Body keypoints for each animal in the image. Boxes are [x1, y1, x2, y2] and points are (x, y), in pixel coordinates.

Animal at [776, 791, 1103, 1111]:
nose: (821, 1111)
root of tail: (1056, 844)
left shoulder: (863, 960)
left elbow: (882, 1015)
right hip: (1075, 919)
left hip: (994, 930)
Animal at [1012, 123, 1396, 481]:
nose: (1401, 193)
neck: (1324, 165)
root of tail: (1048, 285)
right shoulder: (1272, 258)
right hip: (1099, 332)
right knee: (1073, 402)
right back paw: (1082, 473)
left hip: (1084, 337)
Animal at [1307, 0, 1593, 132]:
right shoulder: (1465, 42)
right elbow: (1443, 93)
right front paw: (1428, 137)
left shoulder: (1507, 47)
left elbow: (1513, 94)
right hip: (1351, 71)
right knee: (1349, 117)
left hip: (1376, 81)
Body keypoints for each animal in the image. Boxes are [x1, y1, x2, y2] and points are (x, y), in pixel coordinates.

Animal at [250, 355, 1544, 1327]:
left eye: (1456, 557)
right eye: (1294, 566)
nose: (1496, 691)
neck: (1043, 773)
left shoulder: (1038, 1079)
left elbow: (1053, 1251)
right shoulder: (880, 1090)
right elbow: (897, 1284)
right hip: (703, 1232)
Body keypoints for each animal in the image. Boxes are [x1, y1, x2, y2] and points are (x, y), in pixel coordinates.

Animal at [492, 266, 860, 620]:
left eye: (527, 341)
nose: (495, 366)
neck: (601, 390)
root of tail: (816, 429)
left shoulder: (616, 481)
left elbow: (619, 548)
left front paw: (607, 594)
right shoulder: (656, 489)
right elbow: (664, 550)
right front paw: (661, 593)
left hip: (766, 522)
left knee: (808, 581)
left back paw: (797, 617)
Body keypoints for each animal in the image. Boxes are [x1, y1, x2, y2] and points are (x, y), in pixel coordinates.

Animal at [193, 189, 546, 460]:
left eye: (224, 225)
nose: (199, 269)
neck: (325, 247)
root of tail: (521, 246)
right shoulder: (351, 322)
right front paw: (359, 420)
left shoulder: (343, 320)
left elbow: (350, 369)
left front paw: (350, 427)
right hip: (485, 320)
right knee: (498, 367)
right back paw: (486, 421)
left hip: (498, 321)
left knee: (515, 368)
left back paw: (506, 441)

════════════════════

ASSIGNMENT: Using the records above, set down exactly the lines from the one with "right shoulder: (1465, 42)" through the one with "left back paw: (797, 617)", inclusive, and nothing more.

WRITTEN RESPONSE:
right shoulder: (1465, 42)
right elbow: (1443, 93)
right front paw: (1428, 137)
left shoulder: (1507, 47)
left elbow: (1513, 94)
right hip: (1351, 71)
right knee: (1349, 117)
left hip: (1376, 81)
Body keypoints for each animal in the image. Boxes are [x1, y1, x2, y2] and points are (x, y), in pixel coordinates.

Animal at [250, 355, 1544, 1327]:
left eye: (1456, 557)
right eye: (1294, 566)
nose: (1496, 691)
neck: (1043, 773)
left shoulder: (1038, 1079)
left elbow: (1053, 1251)
right shoulder: (880, 1090)
right elbow: (897, 1284)
right hip: (703, 1232)
Body keypoints for each animal in the image. Boxes are [x1, y1, x2, y2] and points are (x, y), in pixel coordinates.

Animal at [492, 266, 860, 620]:
left eye: (527, 341)
nose: (495, 366)
neck: (601, 390)
root of tail: (816, 429)
left shoulder: (616, 481)
left elbow: (619, 548)
left front paw: (607, 594)
right shoulder: (656, 489)
right elbow: (664, 550)
right front paw: (661, 593)
left hip: (766, 522)
left knee: (808, 581)
left back paw: (797, 617)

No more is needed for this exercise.